Records from a data source
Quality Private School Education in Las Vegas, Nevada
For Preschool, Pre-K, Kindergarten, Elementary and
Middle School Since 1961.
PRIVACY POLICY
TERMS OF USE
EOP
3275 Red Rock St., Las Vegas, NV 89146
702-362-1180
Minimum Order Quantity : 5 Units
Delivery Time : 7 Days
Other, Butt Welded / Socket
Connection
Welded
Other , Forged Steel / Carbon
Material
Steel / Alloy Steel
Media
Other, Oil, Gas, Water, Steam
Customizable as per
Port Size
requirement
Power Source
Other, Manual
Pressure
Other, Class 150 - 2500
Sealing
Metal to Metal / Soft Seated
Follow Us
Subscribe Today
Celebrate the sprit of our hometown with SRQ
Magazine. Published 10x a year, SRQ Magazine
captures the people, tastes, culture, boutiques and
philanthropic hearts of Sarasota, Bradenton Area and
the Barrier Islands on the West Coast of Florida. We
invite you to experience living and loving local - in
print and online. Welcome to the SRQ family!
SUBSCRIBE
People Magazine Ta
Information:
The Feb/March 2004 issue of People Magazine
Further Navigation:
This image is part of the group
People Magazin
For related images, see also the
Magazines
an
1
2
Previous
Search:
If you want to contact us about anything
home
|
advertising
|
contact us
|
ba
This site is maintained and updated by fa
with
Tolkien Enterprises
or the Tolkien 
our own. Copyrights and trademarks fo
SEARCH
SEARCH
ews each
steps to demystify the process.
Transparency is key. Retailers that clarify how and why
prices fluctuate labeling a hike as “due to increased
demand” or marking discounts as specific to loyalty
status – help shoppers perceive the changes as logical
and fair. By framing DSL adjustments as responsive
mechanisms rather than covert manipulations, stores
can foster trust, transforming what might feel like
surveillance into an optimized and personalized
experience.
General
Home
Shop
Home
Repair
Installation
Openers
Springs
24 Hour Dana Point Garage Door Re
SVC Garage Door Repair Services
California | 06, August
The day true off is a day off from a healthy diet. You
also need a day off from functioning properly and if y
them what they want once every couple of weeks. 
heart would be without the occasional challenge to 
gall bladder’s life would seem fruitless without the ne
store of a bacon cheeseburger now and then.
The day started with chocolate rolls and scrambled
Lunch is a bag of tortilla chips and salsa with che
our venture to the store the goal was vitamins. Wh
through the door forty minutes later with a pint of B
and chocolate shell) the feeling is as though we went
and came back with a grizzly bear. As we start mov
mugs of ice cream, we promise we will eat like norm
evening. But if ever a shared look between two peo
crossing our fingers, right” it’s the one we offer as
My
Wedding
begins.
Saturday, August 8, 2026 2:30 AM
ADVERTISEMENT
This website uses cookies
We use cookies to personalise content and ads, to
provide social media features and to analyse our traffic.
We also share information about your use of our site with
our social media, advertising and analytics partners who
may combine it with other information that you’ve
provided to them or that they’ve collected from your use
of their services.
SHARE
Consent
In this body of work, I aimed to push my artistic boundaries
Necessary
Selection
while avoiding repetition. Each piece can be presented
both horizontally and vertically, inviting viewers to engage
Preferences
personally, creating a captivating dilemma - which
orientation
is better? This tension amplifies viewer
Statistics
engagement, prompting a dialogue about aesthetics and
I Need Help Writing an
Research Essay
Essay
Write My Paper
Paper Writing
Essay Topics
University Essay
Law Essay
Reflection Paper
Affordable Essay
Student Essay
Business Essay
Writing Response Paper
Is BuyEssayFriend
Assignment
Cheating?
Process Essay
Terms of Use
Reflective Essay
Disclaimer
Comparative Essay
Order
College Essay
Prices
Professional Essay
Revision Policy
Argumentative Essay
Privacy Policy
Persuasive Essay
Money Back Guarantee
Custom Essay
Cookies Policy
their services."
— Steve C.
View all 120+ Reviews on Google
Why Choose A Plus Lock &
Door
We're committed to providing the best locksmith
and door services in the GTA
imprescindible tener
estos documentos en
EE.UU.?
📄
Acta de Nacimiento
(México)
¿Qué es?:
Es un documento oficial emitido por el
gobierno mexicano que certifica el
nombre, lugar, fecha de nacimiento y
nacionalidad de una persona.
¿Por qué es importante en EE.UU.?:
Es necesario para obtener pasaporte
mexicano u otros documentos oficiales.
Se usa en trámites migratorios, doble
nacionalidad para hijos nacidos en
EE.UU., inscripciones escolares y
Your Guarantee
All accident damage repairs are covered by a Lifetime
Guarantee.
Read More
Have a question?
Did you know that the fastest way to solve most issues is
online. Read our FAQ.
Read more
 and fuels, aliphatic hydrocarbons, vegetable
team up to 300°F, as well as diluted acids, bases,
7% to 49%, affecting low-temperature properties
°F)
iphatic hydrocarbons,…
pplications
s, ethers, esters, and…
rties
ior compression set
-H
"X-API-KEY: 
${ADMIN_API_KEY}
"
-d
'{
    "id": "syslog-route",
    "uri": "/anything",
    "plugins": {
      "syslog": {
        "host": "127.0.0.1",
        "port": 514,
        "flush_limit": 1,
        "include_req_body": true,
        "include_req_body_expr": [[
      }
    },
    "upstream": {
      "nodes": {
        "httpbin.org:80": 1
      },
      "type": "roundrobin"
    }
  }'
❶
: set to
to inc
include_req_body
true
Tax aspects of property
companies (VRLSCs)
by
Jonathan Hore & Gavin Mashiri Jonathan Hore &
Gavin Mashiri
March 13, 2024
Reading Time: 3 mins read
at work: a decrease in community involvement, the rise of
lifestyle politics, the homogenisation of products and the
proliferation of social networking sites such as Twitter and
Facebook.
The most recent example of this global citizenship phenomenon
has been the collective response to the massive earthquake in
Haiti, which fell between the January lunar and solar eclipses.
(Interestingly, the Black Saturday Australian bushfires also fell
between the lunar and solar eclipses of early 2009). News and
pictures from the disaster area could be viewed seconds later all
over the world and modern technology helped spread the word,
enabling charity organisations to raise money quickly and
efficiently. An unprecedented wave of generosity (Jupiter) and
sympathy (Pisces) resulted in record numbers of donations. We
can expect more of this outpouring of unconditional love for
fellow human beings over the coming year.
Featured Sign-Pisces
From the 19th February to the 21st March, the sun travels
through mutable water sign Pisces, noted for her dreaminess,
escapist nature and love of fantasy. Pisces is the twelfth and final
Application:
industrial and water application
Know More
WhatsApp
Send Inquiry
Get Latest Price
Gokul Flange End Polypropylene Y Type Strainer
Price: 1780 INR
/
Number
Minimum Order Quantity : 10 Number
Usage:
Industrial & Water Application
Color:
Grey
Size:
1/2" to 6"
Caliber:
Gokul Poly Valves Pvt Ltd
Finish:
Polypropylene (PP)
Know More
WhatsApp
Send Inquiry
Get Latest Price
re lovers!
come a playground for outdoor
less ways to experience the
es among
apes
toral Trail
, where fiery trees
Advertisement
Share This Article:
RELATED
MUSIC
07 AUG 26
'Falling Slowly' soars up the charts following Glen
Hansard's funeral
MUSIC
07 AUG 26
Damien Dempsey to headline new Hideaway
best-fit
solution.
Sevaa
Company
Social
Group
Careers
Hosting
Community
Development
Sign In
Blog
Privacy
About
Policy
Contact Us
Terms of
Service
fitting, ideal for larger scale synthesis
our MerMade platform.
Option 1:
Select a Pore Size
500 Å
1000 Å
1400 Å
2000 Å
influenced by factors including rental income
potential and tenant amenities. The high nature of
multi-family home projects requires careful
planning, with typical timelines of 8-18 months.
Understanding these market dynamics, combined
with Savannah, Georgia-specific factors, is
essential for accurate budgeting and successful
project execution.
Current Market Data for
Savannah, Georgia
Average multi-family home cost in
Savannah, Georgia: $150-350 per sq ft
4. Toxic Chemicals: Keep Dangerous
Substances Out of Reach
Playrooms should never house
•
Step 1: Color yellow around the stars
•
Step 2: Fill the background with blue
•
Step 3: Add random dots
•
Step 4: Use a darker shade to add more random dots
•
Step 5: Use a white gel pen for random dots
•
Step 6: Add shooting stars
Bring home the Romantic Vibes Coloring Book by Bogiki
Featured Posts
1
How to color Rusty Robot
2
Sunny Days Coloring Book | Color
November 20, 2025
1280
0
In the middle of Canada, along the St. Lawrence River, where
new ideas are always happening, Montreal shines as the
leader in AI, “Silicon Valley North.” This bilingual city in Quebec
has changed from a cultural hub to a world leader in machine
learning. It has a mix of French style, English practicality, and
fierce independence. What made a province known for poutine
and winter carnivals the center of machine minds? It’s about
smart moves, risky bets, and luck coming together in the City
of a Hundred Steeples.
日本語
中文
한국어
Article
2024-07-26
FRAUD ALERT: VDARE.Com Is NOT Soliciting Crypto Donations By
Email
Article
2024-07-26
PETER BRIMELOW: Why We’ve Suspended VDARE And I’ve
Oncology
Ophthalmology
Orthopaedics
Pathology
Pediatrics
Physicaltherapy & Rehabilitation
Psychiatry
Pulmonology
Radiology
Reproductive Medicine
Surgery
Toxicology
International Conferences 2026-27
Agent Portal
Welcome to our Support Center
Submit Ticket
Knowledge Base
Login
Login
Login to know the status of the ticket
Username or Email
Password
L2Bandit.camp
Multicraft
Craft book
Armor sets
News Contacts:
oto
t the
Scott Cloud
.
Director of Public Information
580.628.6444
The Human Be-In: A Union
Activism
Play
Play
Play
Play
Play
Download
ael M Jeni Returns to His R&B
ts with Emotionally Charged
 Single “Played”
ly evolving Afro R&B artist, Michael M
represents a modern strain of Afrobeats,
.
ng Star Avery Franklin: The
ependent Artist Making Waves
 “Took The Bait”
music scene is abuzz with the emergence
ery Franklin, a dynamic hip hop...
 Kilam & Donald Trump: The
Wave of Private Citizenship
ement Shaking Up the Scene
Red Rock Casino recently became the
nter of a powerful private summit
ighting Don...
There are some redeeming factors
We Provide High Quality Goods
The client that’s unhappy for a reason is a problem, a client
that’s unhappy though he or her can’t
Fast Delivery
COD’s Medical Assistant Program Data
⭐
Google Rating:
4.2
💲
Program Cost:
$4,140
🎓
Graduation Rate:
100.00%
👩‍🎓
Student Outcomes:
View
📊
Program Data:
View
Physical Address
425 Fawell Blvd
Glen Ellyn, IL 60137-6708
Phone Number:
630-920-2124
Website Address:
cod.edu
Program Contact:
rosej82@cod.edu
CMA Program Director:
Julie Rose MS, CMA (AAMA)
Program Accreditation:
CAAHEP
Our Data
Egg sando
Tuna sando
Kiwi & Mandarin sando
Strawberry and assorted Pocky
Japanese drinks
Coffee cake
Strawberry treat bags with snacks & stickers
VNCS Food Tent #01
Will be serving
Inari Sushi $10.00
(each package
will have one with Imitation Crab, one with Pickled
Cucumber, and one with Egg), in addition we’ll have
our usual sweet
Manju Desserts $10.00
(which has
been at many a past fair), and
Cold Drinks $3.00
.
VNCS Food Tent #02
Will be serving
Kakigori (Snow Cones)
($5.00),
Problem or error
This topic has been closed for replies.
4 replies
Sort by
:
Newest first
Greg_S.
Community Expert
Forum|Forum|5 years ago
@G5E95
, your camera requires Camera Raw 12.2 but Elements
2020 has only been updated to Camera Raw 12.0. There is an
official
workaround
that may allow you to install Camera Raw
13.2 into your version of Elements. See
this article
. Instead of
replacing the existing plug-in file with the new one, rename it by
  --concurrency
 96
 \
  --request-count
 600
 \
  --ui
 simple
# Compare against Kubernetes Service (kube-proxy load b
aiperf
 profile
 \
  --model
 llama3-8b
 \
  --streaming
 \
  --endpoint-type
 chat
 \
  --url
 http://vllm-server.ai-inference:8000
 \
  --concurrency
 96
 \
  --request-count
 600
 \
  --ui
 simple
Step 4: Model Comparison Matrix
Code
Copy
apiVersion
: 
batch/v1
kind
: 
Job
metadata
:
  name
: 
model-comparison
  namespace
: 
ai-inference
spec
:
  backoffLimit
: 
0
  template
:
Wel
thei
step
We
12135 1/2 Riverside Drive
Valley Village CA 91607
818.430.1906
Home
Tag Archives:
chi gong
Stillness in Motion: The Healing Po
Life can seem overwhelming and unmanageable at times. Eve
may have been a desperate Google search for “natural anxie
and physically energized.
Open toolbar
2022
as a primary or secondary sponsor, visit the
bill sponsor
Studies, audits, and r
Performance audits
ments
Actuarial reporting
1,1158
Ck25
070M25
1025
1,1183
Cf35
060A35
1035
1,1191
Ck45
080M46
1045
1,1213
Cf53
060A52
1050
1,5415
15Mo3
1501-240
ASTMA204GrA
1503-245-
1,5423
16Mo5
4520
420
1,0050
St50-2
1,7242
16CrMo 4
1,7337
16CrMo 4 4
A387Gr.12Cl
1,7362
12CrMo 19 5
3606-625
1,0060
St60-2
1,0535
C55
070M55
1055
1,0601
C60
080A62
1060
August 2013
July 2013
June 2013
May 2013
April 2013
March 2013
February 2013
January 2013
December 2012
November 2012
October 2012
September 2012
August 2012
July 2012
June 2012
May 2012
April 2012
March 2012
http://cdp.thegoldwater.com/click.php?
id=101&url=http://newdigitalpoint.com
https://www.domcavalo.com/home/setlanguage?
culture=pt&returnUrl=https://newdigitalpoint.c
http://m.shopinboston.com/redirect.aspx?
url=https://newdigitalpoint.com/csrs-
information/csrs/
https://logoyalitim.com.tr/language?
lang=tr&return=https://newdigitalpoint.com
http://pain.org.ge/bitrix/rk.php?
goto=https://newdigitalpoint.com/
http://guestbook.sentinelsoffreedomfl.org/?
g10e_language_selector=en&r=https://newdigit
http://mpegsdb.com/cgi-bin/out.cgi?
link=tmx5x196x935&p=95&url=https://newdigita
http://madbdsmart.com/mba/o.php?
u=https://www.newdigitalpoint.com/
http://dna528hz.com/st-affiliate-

■ **Your goal**
Print only the lines from the one with "http://guestbook.sentinelsoffreedomfl.org/?" to the end of the records, both included.

■ **Answer box**
http://guestbook.sentinelsoffreedomfl.org/?
g10e_language_selector=en&r=https://newdigit
http://mpegsdb.com/cgi-bin/out.cgi?
link=tmx5x196x935&p=95&url=https://newdigita
http://madbdsmart.com/mba/o.php?
u=https://www.newdigitalpoint.com/
http://dna528hz.com/st-affiliate-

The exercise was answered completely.